Márcia Batista Ramos
“Durante mi estancia en el manicomio pensaba ‘tienes que superar esto porque tienes que escribirlo’” Cecilia Domínguez Luis
Siempre tenemos cosas para escribir, ciertamente por eso, nos llaman escritores, hasta que nos acostumbramos a ser llamados así y creemos que realmente lo somos. Pero, cuando el agua sube hasta el techo y un poco más arriba, hasta que cubre el tejado, uno no encuentra las palabras para escribir. De repente, uno sabe que las palabras están ahogadas y los ojos que podrían leerlas, también están sumergidos… Entonces, uno no sabe si vivirá para intentar escribir.
La vida siempre apremia y mis manos frías buscan la tibieza de tu piel en plena madrugada de un día martes, como quien intenta retrasar el amanecer. No sé nada, no sé, no sé nadar, no sé nada y no sé nadar. La noche se extiende y se agranda mucho, mientras el agua no deja dormir y moja todo mientras sube rápidamente. Estábamos en plena carretera cuando vino el río y llevó la camioneta. Flotamos lentamente, hasta que un árbol nos detuvo. Amarramos la camioneta al árbol, mientras el agua alcanzaba nuestras rodillas, nuestra ingle y nuestro ombligo.

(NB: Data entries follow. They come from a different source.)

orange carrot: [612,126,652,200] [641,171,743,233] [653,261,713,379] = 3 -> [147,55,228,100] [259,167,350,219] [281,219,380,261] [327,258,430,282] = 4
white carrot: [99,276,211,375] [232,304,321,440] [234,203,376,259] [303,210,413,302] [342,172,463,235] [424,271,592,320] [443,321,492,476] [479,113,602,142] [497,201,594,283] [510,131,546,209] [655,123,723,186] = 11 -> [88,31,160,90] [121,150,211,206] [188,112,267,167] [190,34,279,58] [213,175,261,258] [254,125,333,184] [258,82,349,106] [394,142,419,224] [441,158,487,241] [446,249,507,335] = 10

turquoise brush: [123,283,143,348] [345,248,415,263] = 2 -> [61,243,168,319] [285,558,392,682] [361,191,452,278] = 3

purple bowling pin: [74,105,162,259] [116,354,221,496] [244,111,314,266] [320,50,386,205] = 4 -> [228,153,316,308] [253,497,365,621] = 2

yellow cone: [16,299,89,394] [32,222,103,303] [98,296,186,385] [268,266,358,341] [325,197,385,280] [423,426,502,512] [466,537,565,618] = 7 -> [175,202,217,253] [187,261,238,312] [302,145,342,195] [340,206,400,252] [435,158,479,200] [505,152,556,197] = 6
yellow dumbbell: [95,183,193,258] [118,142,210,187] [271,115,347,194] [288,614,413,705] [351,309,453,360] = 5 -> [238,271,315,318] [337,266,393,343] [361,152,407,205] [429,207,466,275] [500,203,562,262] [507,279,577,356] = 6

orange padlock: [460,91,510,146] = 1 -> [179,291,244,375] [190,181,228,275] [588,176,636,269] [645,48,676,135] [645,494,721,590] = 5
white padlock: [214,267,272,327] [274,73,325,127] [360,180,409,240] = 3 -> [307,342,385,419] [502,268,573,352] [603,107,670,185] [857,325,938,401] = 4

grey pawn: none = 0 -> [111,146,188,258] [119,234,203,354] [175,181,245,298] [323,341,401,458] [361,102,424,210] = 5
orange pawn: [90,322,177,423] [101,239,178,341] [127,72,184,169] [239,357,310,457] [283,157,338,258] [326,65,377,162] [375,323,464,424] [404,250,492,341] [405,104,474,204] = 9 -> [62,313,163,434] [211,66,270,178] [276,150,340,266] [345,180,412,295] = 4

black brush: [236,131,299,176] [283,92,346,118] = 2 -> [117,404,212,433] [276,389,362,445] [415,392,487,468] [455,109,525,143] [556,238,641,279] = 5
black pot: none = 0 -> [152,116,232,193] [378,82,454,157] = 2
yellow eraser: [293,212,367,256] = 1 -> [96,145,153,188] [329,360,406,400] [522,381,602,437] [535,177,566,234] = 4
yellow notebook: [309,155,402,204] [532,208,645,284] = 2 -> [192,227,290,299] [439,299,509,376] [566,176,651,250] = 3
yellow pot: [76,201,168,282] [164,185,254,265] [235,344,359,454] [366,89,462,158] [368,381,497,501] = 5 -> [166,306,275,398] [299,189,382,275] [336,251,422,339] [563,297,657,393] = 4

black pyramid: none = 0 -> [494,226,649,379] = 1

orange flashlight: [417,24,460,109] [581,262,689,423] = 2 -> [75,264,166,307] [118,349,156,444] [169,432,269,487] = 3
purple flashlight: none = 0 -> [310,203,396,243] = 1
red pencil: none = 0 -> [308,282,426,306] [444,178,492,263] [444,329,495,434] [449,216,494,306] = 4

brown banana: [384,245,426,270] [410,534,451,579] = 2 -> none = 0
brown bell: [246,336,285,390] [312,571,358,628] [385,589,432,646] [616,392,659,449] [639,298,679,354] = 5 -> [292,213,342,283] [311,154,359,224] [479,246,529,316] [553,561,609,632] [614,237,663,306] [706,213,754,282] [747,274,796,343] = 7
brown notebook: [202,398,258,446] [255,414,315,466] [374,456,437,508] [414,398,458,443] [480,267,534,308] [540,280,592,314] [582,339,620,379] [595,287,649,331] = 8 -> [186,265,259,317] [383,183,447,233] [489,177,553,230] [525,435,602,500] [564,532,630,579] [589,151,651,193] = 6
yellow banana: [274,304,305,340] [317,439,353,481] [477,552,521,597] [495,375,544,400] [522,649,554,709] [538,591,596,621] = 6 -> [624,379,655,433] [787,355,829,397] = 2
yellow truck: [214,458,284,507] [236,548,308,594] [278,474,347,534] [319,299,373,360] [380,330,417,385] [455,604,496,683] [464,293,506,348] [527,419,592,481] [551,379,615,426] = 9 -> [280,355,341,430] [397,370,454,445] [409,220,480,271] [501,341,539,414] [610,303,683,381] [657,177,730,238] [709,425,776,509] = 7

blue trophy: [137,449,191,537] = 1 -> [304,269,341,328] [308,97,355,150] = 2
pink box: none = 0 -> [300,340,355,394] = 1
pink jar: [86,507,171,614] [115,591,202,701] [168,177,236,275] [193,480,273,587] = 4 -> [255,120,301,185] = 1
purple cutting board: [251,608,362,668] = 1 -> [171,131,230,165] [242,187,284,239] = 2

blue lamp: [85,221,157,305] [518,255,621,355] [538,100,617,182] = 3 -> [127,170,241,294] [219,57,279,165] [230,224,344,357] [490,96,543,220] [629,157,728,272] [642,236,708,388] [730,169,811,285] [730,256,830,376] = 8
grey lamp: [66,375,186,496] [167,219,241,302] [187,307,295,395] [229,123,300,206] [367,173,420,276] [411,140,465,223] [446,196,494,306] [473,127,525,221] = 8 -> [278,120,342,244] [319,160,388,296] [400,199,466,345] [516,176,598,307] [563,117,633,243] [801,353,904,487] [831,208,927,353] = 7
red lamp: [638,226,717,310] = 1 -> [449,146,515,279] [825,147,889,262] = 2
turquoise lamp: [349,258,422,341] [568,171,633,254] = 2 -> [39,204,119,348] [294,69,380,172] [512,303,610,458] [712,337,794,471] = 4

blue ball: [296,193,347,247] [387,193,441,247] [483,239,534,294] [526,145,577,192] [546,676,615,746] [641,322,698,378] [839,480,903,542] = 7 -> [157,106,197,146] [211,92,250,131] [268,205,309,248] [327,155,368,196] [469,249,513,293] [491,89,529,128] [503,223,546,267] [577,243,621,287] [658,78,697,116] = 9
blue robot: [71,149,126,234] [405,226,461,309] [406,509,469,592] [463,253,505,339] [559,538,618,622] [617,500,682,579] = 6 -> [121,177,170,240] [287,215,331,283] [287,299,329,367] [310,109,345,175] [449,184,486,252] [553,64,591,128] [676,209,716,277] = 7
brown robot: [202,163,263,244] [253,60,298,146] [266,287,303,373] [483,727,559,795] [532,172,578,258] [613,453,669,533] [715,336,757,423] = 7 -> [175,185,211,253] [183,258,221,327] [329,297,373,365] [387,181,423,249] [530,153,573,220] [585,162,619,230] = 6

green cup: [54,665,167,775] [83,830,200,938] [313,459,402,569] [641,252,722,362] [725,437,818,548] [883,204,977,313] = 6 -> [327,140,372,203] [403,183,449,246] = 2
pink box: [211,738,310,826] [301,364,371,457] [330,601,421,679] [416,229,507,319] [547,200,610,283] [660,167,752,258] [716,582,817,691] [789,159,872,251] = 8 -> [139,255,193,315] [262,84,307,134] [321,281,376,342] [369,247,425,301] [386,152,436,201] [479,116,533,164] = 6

Mojado en la noche con frío uno no logra dormir, mismo que sienta sueño. Mismo que uno esté cansado y con sueño, mientras esta mojado en la noche uno no logra morir y tararea en el propio pensamiento Strangers in the night… No ocurre nada, tampoco el viejo Frank, con su sonrisa de marfil, viene a socorrernos.
Uno piensa en Dios, piensa en la Virgen y recuerda a papá diciendo que era obligatorio aprender dactilografía, inglés, bailar, nadar y manejar… No sé en qué momento me negué a aprender las cosas que podrían salvarme. Sé que no es su culpa, todo lo que no sé es mi culpa, mientras el psiquiatra siempre repite que no es un tema de culpa, que es un tema de decisión.
El agua golpea el metal de la camioneta como quien me golpea, mientras recuerdo que quien tiene fe no tiene miedo. Percibiendo en ese momento, que no logro dormir, tampoco la muerte viene acompañarme para esperar el amanecer. Tal vez, cuando me aleje en el tiempo y espacio, de esa noche tan horrible, comprenda mejor el significado de esta noche que no dormí, con la ropa mojada, en un rio que creció mucho y perdió su cauce. Tal vez, entienda que no morí.
Recuerdo las muñecas flotando frente a las escalinatas de la Iglesia “das Dores”, las sesenta y tres gradas cubiertas de agua y las puertas inalcanzables, cerradas en el día del Señor. Las noticias cuentan que abrieron las compuertas para que el agua de la lluvia se escurra de la ciudad y llene el río que va inundar a otras poblaciones en su trayecto. La catástrofe continuará y mis ojos seguirán viendo cosas que no sabían que podían ver, como el barro cubriendo los tejados y los cuerpos encallados en el lodo. Vidas detenidas en el tiempo recordando que todo lo que fue nunca más será.
La albura blanca que vestían las casas, los jardines y las arboledas ahora yacen bajo el agua, en el silencio que, eventualmente, es interrumpido por los gritos de uno de nosotros, los ahogados de las inundaciones del año del Señor de dos mil y veinticuatro.